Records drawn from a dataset
-----
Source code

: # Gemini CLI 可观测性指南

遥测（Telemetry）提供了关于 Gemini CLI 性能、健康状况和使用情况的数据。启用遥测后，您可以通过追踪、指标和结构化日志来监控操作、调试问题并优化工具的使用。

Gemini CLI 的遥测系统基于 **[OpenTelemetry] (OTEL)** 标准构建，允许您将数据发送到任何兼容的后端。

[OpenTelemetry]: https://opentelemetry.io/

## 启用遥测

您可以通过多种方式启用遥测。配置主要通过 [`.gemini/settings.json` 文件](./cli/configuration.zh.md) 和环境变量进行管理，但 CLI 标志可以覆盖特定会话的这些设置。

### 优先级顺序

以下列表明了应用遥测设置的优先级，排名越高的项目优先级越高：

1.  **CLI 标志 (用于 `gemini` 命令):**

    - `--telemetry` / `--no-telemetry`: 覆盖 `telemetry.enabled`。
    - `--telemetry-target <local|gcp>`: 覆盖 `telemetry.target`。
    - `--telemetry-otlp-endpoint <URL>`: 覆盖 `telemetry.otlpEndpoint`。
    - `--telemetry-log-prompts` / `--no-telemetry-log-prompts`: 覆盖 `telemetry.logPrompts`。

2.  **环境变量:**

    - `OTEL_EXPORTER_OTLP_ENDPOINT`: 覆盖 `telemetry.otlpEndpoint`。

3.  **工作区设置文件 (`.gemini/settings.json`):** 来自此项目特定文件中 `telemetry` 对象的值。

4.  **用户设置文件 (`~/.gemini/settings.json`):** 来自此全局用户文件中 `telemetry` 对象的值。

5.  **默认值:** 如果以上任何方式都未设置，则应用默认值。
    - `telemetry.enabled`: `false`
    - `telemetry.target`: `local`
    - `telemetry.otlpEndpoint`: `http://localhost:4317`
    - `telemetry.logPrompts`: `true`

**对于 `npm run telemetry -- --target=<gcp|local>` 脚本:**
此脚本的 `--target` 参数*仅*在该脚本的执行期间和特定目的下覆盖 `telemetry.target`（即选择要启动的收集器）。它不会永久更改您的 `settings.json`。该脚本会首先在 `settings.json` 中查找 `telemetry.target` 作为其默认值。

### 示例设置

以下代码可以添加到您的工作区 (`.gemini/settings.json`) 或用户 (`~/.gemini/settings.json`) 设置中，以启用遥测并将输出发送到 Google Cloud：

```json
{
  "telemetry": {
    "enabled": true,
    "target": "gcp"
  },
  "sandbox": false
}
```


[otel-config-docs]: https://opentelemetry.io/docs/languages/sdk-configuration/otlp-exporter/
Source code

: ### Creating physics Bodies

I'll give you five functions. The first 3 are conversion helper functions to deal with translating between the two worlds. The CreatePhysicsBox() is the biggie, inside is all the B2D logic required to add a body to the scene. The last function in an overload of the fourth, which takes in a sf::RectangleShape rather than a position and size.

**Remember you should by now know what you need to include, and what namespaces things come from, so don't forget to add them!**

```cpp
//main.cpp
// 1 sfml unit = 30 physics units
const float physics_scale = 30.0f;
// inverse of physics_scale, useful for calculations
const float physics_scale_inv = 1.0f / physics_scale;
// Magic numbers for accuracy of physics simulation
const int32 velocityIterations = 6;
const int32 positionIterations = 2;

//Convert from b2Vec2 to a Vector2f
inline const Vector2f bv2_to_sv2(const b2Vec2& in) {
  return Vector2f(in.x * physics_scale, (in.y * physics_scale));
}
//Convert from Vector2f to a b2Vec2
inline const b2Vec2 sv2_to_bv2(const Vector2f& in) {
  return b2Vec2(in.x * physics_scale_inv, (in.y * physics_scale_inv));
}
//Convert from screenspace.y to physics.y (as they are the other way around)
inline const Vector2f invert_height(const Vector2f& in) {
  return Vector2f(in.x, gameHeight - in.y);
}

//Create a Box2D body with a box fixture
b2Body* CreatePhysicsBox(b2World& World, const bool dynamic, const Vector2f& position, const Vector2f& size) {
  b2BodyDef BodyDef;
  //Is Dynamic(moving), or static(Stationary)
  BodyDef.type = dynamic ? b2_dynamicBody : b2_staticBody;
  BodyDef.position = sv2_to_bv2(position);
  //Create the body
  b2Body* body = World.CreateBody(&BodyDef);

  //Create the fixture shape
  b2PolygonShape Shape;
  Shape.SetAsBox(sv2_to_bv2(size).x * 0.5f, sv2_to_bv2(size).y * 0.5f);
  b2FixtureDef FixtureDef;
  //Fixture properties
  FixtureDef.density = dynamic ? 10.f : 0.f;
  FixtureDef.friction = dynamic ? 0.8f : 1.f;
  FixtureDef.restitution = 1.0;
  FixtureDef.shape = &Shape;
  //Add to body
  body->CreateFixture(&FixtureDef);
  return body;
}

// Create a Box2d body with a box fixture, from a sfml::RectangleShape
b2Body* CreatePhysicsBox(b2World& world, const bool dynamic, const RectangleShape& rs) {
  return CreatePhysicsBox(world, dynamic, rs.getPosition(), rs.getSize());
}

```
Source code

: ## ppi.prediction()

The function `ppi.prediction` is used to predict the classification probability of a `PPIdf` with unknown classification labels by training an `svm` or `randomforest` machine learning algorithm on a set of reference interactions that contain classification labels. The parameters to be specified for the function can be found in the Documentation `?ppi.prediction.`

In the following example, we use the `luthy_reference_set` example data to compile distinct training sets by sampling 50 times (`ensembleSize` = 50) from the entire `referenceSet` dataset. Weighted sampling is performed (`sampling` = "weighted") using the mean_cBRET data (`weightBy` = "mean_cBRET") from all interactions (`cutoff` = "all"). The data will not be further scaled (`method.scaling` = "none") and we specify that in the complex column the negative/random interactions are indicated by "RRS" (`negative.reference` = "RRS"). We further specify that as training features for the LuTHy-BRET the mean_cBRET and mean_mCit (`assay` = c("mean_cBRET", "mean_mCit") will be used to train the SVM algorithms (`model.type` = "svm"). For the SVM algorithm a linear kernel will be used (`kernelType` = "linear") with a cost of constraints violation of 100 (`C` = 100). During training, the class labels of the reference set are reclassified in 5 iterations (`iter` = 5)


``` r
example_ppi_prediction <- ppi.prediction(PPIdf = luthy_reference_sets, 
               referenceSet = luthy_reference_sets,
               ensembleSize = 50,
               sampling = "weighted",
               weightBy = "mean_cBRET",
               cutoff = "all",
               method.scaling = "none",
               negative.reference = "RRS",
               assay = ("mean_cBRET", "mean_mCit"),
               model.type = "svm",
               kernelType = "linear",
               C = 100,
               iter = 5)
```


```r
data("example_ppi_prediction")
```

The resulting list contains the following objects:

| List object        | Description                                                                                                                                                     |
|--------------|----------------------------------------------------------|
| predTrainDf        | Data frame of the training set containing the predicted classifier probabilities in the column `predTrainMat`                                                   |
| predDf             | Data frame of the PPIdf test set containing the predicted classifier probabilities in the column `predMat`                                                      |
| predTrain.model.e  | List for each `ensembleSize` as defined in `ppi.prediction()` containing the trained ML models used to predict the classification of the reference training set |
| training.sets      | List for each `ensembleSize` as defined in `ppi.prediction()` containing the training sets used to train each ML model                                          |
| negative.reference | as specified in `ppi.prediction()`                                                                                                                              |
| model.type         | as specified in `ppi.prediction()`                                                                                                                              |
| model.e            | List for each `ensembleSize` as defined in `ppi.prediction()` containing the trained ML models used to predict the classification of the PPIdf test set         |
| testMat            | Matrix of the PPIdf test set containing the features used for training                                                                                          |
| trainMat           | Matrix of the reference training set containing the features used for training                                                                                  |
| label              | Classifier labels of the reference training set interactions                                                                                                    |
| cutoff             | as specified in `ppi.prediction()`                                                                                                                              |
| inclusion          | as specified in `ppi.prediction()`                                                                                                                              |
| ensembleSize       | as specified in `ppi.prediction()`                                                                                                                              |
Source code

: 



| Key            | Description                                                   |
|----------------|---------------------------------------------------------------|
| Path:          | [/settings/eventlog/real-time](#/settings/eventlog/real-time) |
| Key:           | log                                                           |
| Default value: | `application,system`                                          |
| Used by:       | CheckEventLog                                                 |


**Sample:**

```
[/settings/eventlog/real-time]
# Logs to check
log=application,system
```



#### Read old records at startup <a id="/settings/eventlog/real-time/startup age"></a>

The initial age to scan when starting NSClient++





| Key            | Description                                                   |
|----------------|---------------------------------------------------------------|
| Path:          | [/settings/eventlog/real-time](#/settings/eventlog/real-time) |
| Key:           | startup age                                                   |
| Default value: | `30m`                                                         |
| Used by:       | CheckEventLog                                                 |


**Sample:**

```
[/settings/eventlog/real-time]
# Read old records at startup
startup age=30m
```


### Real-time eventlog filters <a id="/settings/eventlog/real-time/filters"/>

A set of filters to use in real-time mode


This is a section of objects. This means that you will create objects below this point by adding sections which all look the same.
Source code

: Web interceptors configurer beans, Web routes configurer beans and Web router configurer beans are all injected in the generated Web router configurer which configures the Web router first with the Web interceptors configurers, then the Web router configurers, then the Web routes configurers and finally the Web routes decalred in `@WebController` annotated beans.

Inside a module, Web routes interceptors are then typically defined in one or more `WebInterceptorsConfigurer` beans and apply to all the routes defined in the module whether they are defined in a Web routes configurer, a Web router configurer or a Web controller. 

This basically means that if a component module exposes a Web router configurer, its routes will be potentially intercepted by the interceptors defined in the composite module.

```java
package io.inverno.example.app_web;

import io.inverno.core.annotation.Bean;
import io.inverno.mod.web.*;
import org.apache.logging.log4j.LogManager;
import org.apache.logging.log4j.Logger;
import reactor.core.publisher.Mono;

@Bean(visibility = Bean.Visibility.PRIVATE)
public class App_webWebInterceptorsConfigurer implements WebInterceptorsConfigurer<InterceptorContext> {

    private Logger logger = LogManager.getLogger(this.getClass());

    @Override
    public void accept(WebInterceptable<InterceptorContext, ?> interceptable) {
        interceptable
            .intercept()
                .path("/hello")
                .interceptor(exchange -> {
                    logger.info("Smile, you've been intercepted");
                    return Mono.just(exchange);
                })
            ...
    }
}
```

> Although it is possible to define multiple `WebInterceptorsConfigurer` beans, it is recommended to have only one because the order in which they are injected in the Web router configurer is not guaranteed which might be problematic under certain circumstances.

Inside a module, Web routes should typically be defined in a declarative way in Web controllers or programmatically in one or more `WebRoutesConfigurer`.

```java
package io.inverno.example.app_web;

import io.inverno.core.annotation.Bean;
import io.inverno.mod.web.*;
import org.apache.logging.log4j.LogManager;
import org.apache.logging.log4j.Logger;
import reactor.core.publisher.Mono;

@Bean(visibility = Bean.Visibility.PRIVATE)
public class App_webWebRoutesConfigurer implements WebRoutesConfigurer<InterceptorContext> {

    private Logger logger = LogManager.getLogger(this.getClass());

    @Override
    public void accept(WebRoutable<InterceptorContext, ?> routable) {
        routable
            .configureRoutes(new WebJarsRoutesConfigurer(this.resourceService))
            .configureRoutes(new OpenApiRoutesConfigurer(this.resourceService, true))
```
-----
▶ _WHAT YOU HAVE TO DO_: For every line in the data above that holds "WebInterceptorsConfigurer", return the line itself.

▶ _EXERCISE RESULT_:
Inside a module, Web routes interceptors are then typically defined in one or more `WebInterceptorsConfigurer` beans and apply to all the routes defined in the module whether they are defined in a Web routes configurer, a Web router configurer or a Web controller. 
public class App_webWebInterceptorsConfigurer implements WebInterceptorsConfigurer<InterceptorContext> {
> Although it is possible to define multiple `WebInterceptorsConfigurer` beans, it is recommended to have only one because the order in which they are injected in the Web router configurer is not guaranteed which might be problematic under certain circumstances.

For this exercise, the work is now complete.